### Die Aufgaben:
A. Prüfen Sie, ob die folgenden Aussagen mit dem Text über das Treffen der Bezirksheimatpfleger übereinstimmen, und antworten Sie jeweils mit Ja oder Nein sowie den entscheidenden Worten des Textes als wörtlichem Zitat. (i) Die Bezirksheimatpfleger wurden im Jüdischen Kulturmuseum begrüßt. (ii) Der Bezirksheimatpfleger für Niederbayern nahm an dem Treffen teil. (iii) Das Projekt „Genisa“ stand am Nachmittag im Mittelpunkt.
B. Setzen Sie den Text über das Treffen der Bezirksheimatpfleger im Anschluss an seinen letzten Satz fort.

Veröffentlicht am von Dieter Gürz

Sie sind wichtige Ansprechpartner in kulturellen Fragen: Die bayerischen Bezirksheimatpfleger (BHP) der sieben Regierungsbezirke. In vielen Fragen der Heimatpflege haben sie eine Schlüsselrolle inne. Veitshöchheims 2. Bürgermeister Elmar Knorz hieß sie heute im Jüdischen Kulturmuseum willkommen v.l.n.r. Elmar Knorz,  Dr. Andrea Kluxen (BHP Mittelfranken), Tobias Appl (BHP Oberpfalz), Astrid Pellengahr (BHP Oberbayern), Günter Dippold (BHP Oberfranken),  Elisabeth Singer-Brehm (Genisaforscherin seit 2001 in Veitshöchheim), Prof. Dr. Klaus Reder (BHP Unterfranken),  Christoph Lang (BHP Schwaben), Dr. Martin Edelmann (Kulturreferentin und Genisaforscherin Veitshöchheim) und Beate Weinhold (wissenschaftliche Mitarbeiterin Genisaprojekt) -  entschuldigt Dr. Maximilian Seefelder (BHP Niederbayern).

Die bayerischen Bezirksheimatpfleger treffen sich regelmäßig zum Gedankenaustausch und inhaltlichen Fortbildung, dieses Mal wieder in Unterfranken. Im Mittelpunkt stand bei der Arbeistagung heute im Jüdischen Kulturmuseum am Vormittag das Projekt "Genisa", das nach den Worten des unterfränkischen Bezirksheimatpflegers Prof. Dr. Klaus Reder als Gastgeber hier in Veitshöchheim vorbildlich für ganz Bayern läuft.

Am Nachmittag tauschte man sich aus zu verschiedenen anderen Fragestellungen, die die bayerischen Heimatpfleger derzeit intensiv betreffen, so über die Themen "Musikantenfreundliches Wirtshaus" (siehe nachstehender Link auf Leitfaden) und die "Ehrungskultur", also wie man umgehen  kann mit den ganzen historischen Gebäuden.

### Datensätze:
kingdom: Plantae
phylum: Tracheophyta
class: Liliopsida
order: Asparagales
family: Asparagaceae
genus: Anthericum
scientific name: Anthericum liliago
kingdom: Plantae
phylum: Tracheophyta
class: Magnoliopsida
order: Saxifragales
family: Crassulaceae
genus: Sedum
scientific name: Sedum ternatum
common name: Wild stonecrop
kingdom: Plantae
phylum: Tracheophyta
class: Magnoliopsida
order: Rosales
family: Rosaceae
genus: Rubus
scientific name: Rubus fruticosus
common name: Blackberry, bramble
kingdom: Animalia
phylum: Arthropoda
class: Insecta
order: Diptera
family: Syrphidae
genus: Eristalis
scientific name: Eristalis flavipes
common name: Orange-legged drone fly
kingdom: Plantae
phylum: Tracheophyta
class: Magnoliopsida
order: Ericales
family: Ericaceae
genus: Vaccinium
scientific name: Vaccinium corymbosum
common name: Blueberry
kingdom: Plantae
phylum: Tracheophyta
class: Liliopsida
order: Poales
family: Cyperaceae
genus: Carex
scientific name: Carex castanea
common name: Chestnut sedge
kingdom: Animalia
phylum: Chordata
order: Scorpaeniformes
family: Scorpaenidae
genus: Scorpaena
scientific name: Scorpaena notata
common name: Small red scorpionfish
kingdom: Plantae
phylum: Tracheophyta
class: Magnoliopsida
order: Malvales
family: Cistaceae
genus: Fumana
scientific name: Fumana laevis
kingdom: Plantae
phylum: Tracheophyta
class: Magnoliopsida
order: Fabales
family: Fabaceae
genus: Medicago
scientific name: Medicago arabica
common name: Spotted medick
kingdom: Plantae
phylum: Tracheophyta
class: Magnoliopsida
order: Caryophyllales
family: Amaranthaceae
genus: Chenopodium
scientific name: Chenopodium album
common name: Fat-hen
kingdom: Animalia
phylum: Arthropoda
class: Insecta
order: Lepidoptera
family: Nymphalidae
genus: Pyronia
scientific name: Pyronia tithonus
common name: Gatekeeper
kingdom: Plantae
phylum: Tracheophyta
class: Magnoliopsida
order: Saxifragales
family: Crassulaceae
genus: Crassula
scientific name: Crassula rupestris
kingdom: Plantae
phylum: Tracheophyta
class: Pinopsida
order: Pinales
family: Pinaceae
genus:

### Die Lösungen:
A.
(i) Ja: „Veitshöchheims 2. Bürgermeister Elmar Knorz hieß sie heute im Jüdischen Kulturmuseum willkommen“
(ii) Nein: „entschuldigt Dr. Maximilian Seefelder (BHP Niederbayern)“
(iii) Nein: „am Vormittag das Projekt "Genisa"“

B.
Der Heimatpflege kommt gerade in Zeiten der Globalisierung besondere Bedeutung zu. Heimat stiftet Identität. Sie kennt vielfältige Ausdrucksformen: Unsere Tradition und Kultur finden wir in Denkmälern ebenso bewahrt wie in der Regionalgeschichte. Auch Sprache und Literatur sowie Tracht und Volksmusik sind wertvolle Kulturgüter. Bezirksheimatpfleger leisten in ihrer jeweiligen Region einen wichtigen Beitrag, diese für nachfolgende Generationen zu erhalten, und tragen so zur Weiterentwicklung kultureller Identität bei.

 In diesen Bereichen sind die Heimatpfleger wichtige Ansprechpartner. Sie sind regional verortet und verfügen daher über Kennntnisse der kulturellen Charakteristika der jeweiligen Region. Mit großem Engagement bringen sie sich auch in das Thema Immaterielles Kulturerbe ein und fördern so die große Resonanz des Themas in Bayern.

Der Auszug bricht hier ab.